Halifax woman blames slow ambulance response in death of husband

·3 min read

HALIFAX — A Halifax woman whose 79-year-old husband died in her arms last year just six minutes from a local hospital is speaking out after it took nearly 40 minutes for an ambulance to respond to her 911 call.

Anne MacPhee told reporters Wednesday that her husband, Kelly, a retired school principal, spent the last 30 minutes of his life "in terror" as he repeatedly asked "where are they" after he had a heart attack on Sept. 29.

MacPhee said she made three frantic calls to 911 during her husband's medical emergency before help finally arrived.

"We couldn't understand it," she said. "I kept telling them how bad things were getting. You're in total shock because you never think this could happen to you."

MacPhee said the ambulance that eventually responded came from Mahone Bay, N.S. — about 84 kilometres away, adding that she was told no ambulance was available in Halifax at that time.

"And the irony of it all — he (Kelly) always said it was so good for us to live in the city and be so close to health care, and then look what happened," she said.

MacPhee called the situation unacceptable and said the province has to do more to bolster the ambulance system. She said she felt compelled to speak out because she didn't want the same thing to happen to another family.

"We need something done," she said. "We can't be talking about the same thing five years down the road. It should be done now."

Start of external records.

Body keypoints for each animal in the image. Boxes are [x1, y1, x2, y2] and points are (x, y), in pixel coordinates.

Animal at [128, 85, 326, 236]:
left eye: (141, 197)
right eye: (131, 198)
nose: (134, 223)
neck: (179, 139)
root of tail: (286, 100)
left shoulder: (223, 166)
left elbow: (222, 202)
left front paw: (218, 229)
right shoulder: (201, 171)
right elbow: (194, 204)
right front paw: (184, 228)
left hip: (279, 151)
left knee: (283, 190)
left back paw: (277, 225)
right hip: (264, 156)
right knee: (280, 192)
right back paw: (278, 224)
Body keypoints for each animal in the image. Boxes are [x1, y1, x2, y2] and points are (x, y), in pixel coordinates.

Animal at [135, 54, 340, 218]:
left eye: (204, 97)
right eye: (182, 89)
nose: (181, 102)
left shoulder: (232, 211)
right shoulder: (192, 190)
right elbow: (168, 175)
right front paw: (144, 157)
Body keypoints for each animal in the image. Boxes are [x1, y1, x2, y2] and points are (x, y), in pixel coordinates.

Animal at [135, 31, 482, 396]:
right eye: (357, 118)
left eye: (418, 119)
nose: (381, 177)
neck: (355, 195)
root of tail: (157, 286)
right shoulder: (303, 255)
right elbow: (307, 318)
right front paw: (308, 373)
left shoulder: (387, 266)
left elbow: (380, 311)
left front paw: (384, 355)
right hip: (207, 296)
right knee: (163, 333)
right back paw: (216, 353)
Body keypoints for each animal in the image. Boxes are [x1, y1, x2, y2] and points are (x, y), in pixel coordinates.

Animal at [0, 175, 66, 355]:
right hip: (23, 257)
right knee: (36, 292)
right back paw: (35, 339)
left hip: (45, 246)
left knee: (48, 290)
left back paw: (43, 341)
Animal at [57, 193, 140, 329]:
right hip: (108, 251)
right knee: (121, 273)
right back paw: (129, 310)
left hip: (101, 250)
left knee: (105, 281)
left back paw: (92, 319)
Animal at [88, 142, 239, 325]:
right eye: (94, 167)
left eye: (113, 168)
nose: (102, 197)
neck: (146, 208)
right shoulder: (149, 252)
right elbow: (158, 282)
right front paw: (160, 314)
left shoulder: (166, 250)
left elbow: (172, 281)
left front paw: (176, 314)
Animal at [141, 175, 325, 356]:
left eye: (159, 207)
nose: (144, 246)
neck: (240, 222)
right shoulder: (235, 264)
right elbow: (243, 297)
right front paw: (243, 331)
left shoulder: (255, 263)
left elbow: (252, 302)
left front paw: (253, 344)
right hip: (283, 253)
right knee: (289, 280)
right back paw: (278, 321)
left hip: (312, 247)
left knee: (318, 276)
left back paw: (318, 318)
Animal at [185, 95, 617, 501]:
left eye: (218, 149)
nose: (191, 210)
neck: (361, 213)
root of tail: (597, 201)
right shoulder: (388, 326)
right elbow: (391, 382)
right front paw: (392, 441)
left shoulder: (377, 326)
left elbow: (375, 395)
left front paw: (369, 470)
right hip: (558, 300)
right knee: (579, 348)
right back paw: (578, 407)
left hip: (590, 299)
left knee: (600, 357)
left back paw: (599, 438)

MacPhee held a news conference with NDP Leader Gary Burrill, who released figures indicating that 16 of the province's 38 hospitals take, on average, more than the 20-minute recommended time to offload patients who arrive by ambulance. This can mean ambulances aren't readily available to respond to urgent calls.

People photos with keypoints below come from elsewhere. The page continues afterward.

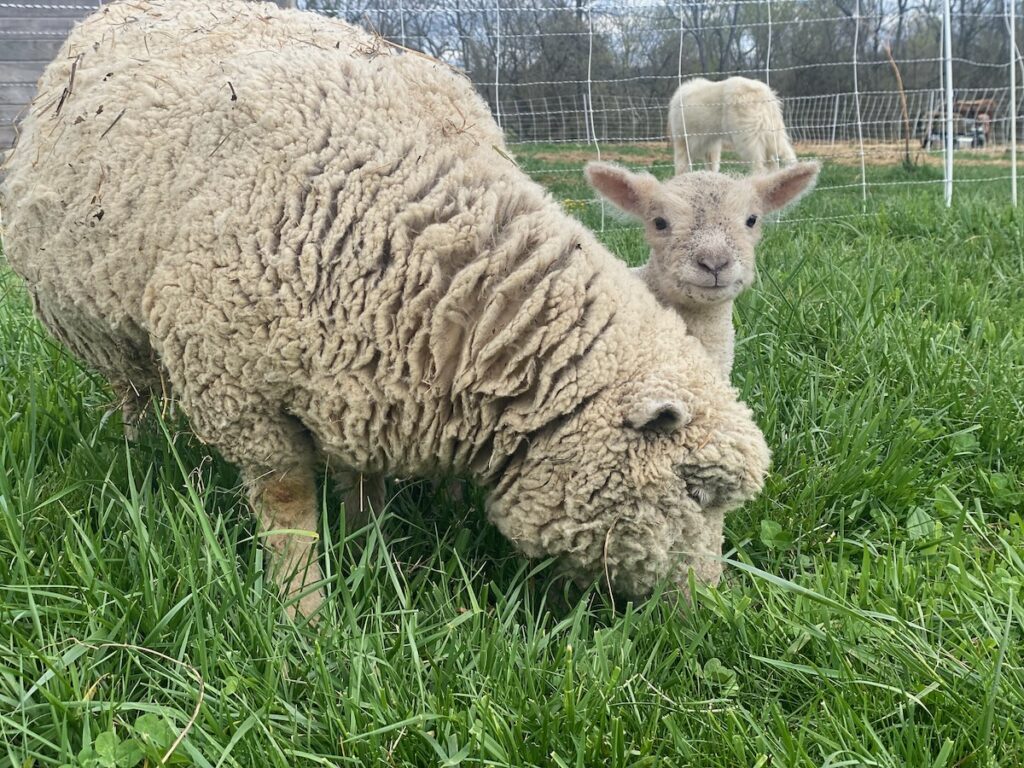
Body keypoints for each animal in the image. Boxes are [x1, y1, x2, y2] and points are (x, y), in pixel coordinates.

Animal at [0, 0, 770, 618]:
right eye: (696, 491)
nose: (716, 607)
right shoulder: (238, 387)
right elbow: (286, 504)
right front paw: (303, 612)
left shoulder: (367, 376)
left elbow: (360, 478)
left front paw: (372, 549)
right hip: (98, 326)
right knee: (132, 393)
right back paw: (141, 461)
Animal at [667, 76, 802, 176]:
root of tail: (761, 91)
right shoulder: (711, 144)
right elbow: (712, 165)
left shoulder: (682, 140)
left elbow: (681, 166)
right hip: (772, 133)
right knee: (780, 159)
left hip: (747, 138)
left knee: (759, 166)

The data obtained through a freedom of information request showed that from April through December 2020, the average offload time at one of Nova Scotia's main trauma centres, the Halifax Infirmary, was 91 minutes — the longest in the province.

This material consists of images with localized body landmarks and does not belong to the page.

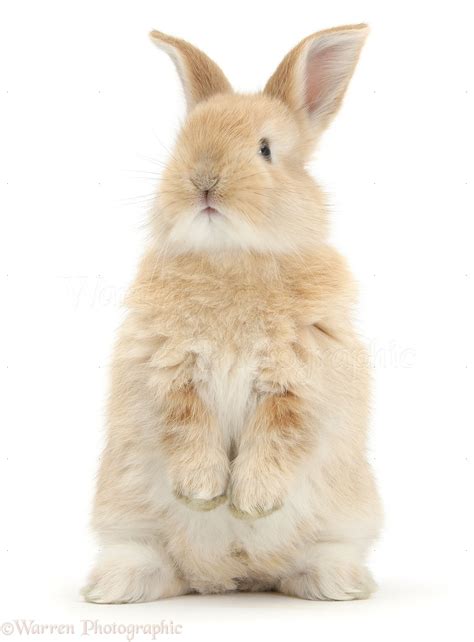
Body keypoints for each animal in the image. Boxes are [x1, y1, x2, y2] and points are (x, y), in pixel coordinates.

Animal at [82, 23, 382, 604]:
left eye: (265, 149)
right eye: (184, 142)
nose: (203, 180)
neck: (232, 257)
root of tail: (234, 576)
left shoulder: (300, 378)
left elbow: (278, 435)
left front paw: (251, 503)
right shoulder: (168, 370)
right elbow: (187, 427)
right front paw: (204, 493)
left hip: (346, 514)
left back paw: (340, 583)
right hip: (124, 513)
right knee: (149, 558)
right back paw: (112, 587)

"Most regional hospitals are dealing with delays that are double or triple the recommended offload delay time," Burrill said.

He said the problem has been ongoing for years and it will take further solutions, such as emergency mental health teams and more long-term care homes, to ease pressure on hospital emergency rooms and paramedics.

Earlier this month, the government released a report on the province's ambulance system by U.S.-based Fitch and Associates that it received in October 2019. The study found that ambulances are spending too much time in non-productive, non-emergency activities.

Health Minister Zach Churchill told reporters Wednesday that 45 of the 64 recommendations accepted from the report have already been implemented.

Churchill said while the offload data does not suggest a "blanket increase" in wait times across the province, there are challenges that remain.

He said a number of solutions are being looked at, including the hiring of more paramedics. The minister noted that 21 new paramedics had been hired recently with another round of hiring anticipated for May or June.

Churchill also said that under a pilot project, the province's four health zones are each using a vehicle dedicated to transporting non-urgent patients in order to take pressure off paramedics. As well, the scope of practice has been expanded for paramedics in order to allow them to treat and release patients where appropriate.

The minister called what happened to the MacPhees "gut wrenching" and said an operational investigation and clinical review is being conducted.

"We are very committed to seeing further system improvements so our ambulatory system can save more lives when it's possible," Churchill said.